Let me ask you, how many times have you taken profit at the highs thinking that the market can’t go up any higher and then next week when you look at the charts, the market broke out even higher and went even higher in your favour?

Do you get my point? So you have to be willing to give back open profits to ride a trend and the way we do it is that we use a trailing stop loss.

For example, if you went long and want to ride the uptrend, you can use a 100-day moving average to trail your stop loss.

If the price closes below the 100-day moving average, then you’ll exit the trade. But if it only pulls back but hasn’t broken below the 100-day moving average, you’ll continue to hold the trade.

That’s how you’ll use a moving average to trail your stop loss. And the nature of a trailing stop loss is that you have to be willing to give back open profits to ride a trend. If you’re not willing, then it’s pretty much impossible to ride a trend.

And finally…

4. You have to be willing to stomach the volatility

Trend following is a robust and profitable, proven trading strategy that has worked over the last few decades. But the reason why not many traders can trade it is because they can’t stomach the volatility.

Imagine this, let’s say the market breaks out higher, you catch a trend, and your account is up by maybe 20%. But remember, I said earlier that to ride a trend, you have to be willing to give back open profits and you’re going to use a trailing stop loss.
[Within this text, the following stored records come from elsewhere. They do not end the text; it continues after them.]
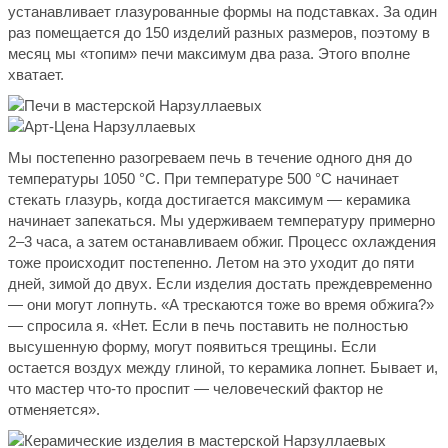
устанавливает глазурованные формы на подставках. За один
раз помещается до 150 изделий разных размеров, поэтому в
месяц мы «топим» печи максимум два раза. Этого вполне
хватает.
Мы постепенно разогреваем печь в течение одного дня до
температуры 1050 °С. При температуре 500 °С начинает
стекать глазурь, когда достигается максимум — керамика
начинает запекаться. Мы удерживаем температуру примерно
2–3 часа, а затем останавливаем обжиг. Процесс охлаждения
тоже происходит постепенно. Летом на это уходит до пяти
дней, зимой до двух. Если изделия достать преждевременно
— они могут лопнуть. «А трескаются тоже во время обжига?»
— спросила я. «Нет. Если в печь поставить не полностью
высушенную форму, могут появиться трещины. Если
остается воздух между глиной, то керамика лопнет. Бывает и,
что мастер что-то проспит — человеческий фактор не
отменяется».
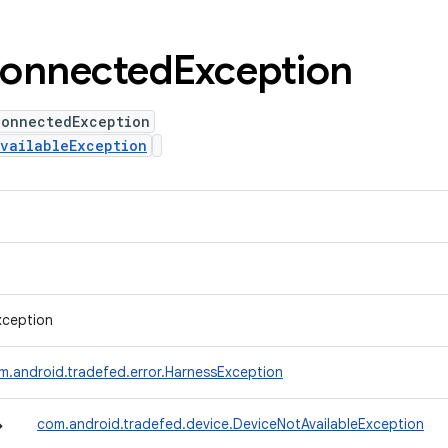
connected
Exception
connectedException
vailableException
xception
m.android.tradefed.error.HarnessException
↳
com.android.tradefed.device.DeviceNotAvailableException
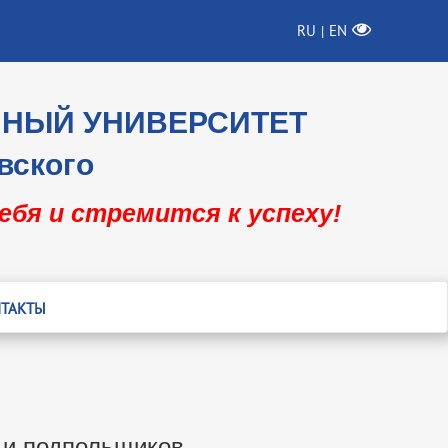
RU
EN
|
ННЫЙ УНИВЕРСИТЕТ
вского
себя и стремится к успеху!
ТАКТЫ
 и подпольщиков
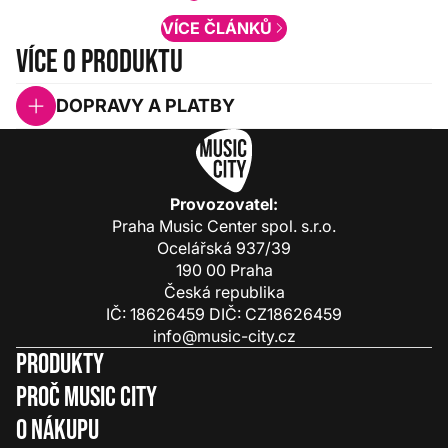
VÍCE ČLÁNKŮ
Více o produktu
DOPRAVY A PLATBY
Provozovatel:
Praha Music Center spol. s.r.o.
Ocelářská 937/39
190 00 Praha
Česká republika
IČ: 18626459 DIČ: CZ18626459
info@music-city.cz
Produkty
Proč Music City
O nákupu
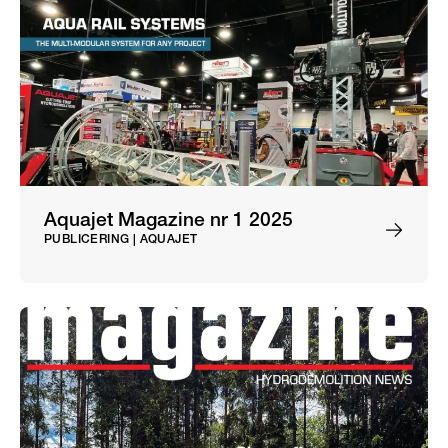
Aquajet Magazine nr 1 2025
PUBLICERING | AQUAJET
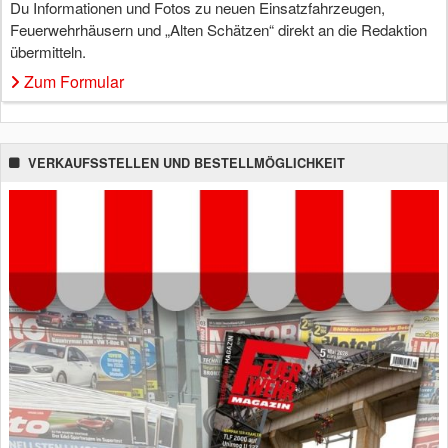
Du Informationen und Fotos zu neuen Einsatzfahrzeugen,
Feuerwehrhäusern und „Alten Schätzen“ direkt an die Redaktion
übermitteln.
Zum Formular
VERKAUFSSTELLEN UND BESTELLMÖGLICHKEIT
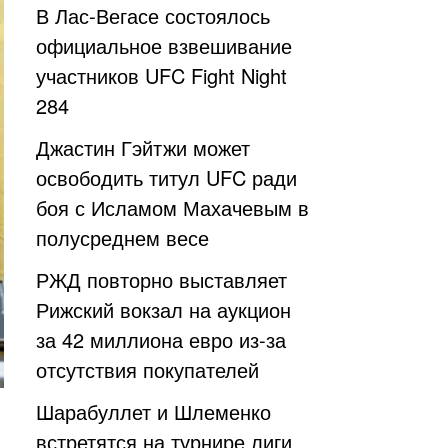
В Лас-Вегасе состоялось
официальное взвешивание
участников UFC Fight Night
284
Джастин Гэйтжи может
освободить титул UFC ради
боя с Исламом Махачевым в
полусреднем весе
РЖД повторно выставляет
Рижский вокзал на аукцион
за 42 миллиона евро из-за
отсутствия покупателей
Шарабуллет и Шлеменко
встретятся на турнире лиги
The market could be up 20% and you’re up by 20%. But as you trail your stop loss, you know that it’s not the time to exit your trade yet, you can exit only when the price hits your trailing stop loss.

But what could happen is that the market could reverse all the way down and hit your trailing stop loss. And instead of making a 20% profit, you might only get out with a 2% profit.

So you’ve technically lost 18%. This is the type of volatility that you have to expect. As a trend follower, your open P&L is going to swing up and down.

In the grand scheme of things, you will make money, but every day, when you look at your P&L, it can swing up and down. And that’s the nature of this trading methodology.

You have to ask yourself honestly if you can handle that volatility. But from what I’ve seen, most traders cannot handle it. They want something consistent, something fixed and that’s why trend following is a simple trading strategy that’s not easy to execute consistently.

With that said, let’s do a quick recap…

Recap

You should not ride a trend when:

  1. The higher timeframe is overextended
  2. Certain markets or currency pairs have a mean-reverting characteristic like AUD/CAD
  3. You’re not willing to give back open profits
  4. You can’t stomach the volatility

With that said, I have come to the end of today’s episode and I will talk to you soon.